指示 a: このあとに示すエントリーの各行を、一字も変えずにそのまま書き写してください。

抜粋:
....................

しかし、妻として母として、理想とは違う方向に家庭は進み、おまけに息子は事故で障害を追う。経済的な大黒柱となってからは、段々と夫に対して無自覚に尊大になっていたのでは?。端的なのは、ドイツ人の妻とフランス人の夫は、家庭では共通の第二外国語である英語で話す。妻は夫婦は対等だからと、お互いが歩み寄っていると思っていますが、夫は「ここはフランスだ!」と言い返します。往々にしてある、このボタンの掛け違い。これを掛け直して整えて行く事が、夫婦の厳しさであり、醍醐味なんだよ。ここで片方、もしくは両方が降りてしまえば、離婚しかありません。
ダニエルを演じる、ミロが素晴らしい。澄んだ眼差しから、公平に両親を見つめる彼。何が事実なのか、必死で記憶を手繰り寄せながら、自分に出来る精一杯の行動を取ります。両親の夫婦としての側面に惑わされず、自分の親としての敬意を保ち続け、息子が両親を見守っているのです。ダニエルの聡明さと純粋さに、何度も涙ぐみました。障害に負けず、こんな良い子に育っているのは、両親ともが、頑張ったからじゃないの?私は強く二人に、そう言いたい。

....................

確認対象のデータ:

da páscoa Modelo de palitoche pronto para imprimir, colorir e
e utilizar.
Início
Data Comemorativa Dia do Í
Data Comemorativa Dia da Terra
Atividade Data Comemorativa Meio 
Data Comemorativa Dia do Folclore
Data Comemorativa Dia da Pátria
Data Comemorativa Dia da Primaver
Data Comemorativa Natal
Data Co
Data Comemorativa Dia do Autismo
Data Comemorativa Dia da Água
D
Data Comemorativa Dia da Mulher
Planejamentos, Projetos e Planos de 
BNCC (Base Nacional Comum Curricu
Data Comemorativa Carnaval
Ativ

....................

指示 b: 夫婦と息子を描いた映画の感想文を、最後の文の後から書き継いでください。

結果 a:
da páscoa Modelo de palitoche pronto para imprimir, colorir e
e utilizar.
Início
Data Comemorativa Dia do Í
Data Comemorativa Dia da Terra
Atividade Data Comemorativa Meio 
Data Comemorativa Dia do Folclore
Data Comemorativa Dia da Pátria
Data Comemorativa Dia da Primaver
Data Comemorativa Natal
Data Co
Data Comemorativa Dia do Autismo
Data Comemorativa Dia da Água
D
Data Comemorativa Dia da Mulher
Planejamentos, Projetos e Planos de 
BNCC (Base Nacional Comum Curricu
Data Comemorativa Carnaval
Ativ

結果 b:
ザンドラ・ヒュラーも、超素晴らしい!何だか得体の知れない人ですよ(←褒めている)。この得体の知れなさのお陰で、真相はどうなのか、最後まで展開に気を抜けませんでした。
夫婦の深淵に迫った、知的で繊細な感性を持つ作品です。ミステリー仕立てで現代の夫婦関係を映しながら、普遍性を感じさせる脚本が、本当に秀逸。夫殺しの嫌疑をかけられた妻という、スキャンダラスなプロットを主軸に据えながら、苦いけれど、血が通う作品です。カンヌで賞を取った、ワンちゃんの好演も見ものです。